Desde entonces, los activistas prodemocracia que se manifiestan a diario contra el golpe acusan a China de trabajar entre bastidores a favor de los militares.

Mientras sigue la represión de la oposición --más de 200 muertos, según un balance provisional--, Pekín se enfrenta a un dilema: apoyar a los militares o ponerse del lado de una población cada vez más antichina.

"No importa quién esté en el gobierno, China quiere un Estado que proteja sus intereses y proyectos" dice el politólogo Richard Horsey.

Pero "Pekín no cree que los militares puedan proporcionar esa estabilidad (...) y cuanto más intente China forjar un vínculo con este régimen, más se apartará la población", apunta.

- "Ambiente hostil" -

Al menos 32 fábricas de propiedad china fueron incendiadas el domingo en Rangún, la capital económica de Birmania, con daños estimados en 31 millones de euros (37 millones de dólares), según el periódico nacionalista chino Global Times.

El régimen comunista exigió justicia y protección inmediata para "los establecimientos chinos y su personal".

Las empresas chinas cerraron el martes en zonas sensibles, dejando a sus empleados ante un "ambiente hostil", según un representante de una fábrica textil de Rangún.

"Todos los empleados chinos permanecen en el interior (...) algunos policías también están apostados aquí", dijo sin querer identificarse.
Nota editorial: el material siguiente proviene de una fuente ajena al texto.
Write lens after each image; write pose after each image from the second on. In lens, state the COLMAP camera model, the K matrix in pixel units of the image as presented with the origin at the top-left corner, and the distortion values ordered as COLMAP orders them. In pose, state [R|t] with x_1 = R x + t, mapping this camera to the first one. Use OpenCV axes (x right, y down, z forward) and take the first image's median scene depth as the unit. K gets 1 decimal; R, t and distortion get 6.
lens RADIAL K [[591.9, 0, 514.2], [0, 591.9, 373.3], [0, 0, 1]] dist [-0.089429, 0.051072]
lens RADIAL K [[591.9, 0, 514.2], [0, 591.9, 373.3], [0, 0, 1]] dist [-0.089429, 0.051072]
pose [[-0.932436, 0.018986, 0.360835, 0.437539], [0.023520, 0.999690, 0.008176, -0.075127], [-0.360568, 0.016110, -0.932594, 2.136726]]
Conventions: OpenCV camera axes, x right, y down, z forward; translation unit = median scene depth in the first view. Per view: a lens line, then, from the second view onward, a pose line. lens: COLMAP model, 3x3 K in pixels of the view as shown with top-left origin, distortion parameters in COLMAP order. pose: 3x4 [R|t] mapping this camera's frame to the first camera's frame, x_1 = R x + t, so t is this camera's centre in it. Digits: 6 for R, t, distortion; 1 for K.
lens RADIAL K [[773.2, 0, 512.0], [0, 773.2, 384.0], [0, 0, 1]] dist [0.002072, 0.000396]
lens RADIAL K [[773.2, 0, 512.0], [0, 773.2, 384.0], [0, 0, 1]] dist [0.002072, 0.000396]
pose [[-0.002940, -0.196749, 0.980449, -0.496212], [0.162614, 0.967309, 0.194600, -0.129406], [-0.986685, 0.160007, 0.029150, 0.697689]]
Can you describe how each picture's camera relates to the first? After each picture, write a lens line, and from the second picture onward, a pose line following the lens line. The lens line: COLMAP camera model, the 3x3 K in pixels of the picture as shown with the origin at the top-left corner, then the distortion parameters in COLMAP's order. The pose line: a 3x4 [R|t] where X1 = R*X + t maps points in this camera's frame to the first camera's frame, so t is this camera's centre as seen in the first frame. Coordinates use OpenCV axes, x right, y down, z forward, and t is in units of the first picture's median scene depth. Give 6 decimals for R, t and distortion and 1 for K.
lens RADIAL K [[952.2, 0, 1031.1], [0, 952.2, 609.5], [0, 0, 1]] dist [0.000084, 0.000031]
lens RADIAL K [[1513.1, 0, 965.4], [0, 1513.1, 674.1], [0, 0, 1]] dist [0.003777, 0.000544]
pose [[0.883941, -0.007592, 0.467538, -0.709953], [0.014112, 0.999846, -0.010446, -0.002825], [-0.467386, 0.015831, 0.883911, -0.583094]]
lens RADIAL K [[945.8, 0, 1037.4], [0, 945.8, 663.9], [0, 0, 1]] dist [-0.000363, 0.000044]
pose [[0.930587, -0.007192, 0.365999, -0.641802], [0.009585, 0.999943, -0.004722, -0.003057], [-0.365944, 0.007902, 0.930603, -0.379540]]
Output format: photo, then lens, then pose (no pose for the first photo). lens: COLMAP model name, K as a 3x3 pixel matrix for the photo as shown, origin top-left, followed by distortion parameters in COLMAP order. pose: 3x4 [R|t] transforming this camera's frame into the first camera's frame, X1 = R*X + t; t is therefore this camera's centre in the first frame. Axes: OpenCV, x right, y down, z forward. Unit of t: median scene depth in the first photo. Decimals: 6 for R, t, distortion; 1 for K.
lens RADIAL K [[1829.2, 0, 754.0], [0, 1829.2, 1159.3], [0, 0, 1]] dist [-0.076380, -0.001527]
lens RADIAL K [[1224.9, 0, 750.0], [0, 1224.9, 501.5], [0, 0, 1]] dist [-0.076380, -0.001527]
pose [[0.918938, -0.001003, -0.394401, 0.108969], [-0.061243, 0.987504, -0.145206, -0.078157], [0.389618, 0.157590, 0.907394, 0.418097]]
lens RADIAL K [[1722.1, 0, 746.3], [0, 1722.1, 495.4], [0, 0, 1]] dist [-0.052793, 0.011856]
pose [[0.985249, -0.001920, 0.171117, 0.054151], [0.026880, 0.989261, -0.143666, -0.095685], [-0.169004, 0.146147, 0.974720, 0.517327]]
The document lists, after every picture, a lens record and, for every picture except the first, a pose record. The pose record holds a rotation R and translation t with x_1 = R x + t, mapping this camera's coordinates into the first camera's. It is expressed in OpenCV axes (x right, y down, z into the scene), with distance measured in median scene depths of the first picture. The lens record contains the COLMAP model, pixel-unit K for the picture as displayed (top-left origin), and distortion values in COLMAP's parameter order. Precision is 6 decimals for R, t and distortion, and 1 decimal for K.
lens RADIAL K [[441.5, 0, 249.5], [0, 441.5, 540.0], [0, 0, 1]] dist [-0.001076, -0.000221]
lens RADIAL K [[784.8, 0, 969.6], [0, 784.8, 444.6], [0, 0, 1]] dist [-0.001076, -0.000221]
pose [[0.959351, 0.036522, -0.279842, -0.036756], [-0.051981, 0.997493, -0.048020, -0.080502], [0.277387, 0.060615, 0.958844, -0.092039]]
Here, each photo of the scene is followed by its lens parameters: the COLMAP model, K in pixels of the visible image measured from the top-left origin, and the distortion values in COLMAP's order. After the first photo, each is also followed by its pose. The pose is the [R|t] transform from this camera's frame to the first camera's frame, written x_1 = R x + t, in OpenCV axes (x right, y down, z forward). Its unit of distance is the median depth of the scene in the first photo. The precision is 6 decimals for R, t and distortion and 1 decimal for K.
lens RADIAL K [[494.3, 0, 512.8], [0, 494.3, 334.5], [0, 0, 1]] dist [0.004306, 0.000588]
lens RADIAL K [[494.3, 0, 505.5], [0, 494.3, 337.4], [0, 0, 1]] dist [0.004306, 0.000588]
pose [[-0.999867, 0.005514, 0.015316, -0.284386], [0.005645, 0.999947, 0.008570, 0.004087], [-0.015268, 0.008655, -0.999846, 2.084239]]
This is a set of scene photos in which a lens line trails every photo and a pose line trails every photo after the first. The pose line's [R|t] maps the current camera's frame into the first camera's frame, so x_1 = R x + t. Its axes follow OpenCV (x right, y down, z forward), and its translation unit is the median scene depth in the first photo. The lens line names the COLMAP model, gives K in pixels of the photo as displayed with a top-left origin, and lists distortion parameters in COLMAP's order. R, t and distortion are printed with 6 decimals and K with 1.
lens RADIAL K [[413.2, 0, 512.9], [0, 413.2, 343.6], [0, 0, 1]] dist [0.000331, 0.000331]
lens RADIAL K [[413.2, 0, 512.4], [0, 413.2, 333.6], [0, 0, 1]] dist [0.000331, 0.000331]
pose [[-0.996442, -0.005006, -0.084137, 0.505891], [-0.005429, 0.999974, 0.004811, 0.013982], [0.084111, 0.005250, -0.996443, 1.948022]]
Desde entonces, los medios chinos publicaron comentarios amenazantes, incluido uno que dice que Pekín podría "tomar medidas drásticas (...) si las autoridades no pueden detener el caos".

- Llamados al boicot -

El auge del sentimiento antichino en Birmania podría hacer mella en el resto del sudeste asiático, donde Pekín está ampliando su influencia a base de inversiones.

"Cualquier levantamiento popular a gran escala contra los intereses chinos puede ser contagioso y extenderse a Camboya, Laos u otros lugares", afirma el politólogo Thitinan Pongsudhirak, de la universidad Chulalongkorn de Tailandia.

En las calles de Birmania, las pancartas antichinas son habituales en las manifestaciones, llenas de rumores sobre vuelos chinos que entregan armas a la junta.

En internet se multiplican los llamamientos al boicot de los productos chinos, desde los videojuegos hasta los teléfonos Huawei o la aplicación TikTok.

"China está detrás del ejército birmano, es la principal razón de los disturbios en nuestro país", dijo un manifestante que pidió el anonimato.

Además de defender sus intereses económicos, China quiere afianzar su legitimidad en la escena internacional y "no puede hacer la vista gorda ante una feroz dictadura" a sus puertas, afirmó Thitinan.

Pekín tiene una influencia excepcional sobre Birmania y hasta ahora se ha negado a calificar la acción de los militares de "golpe".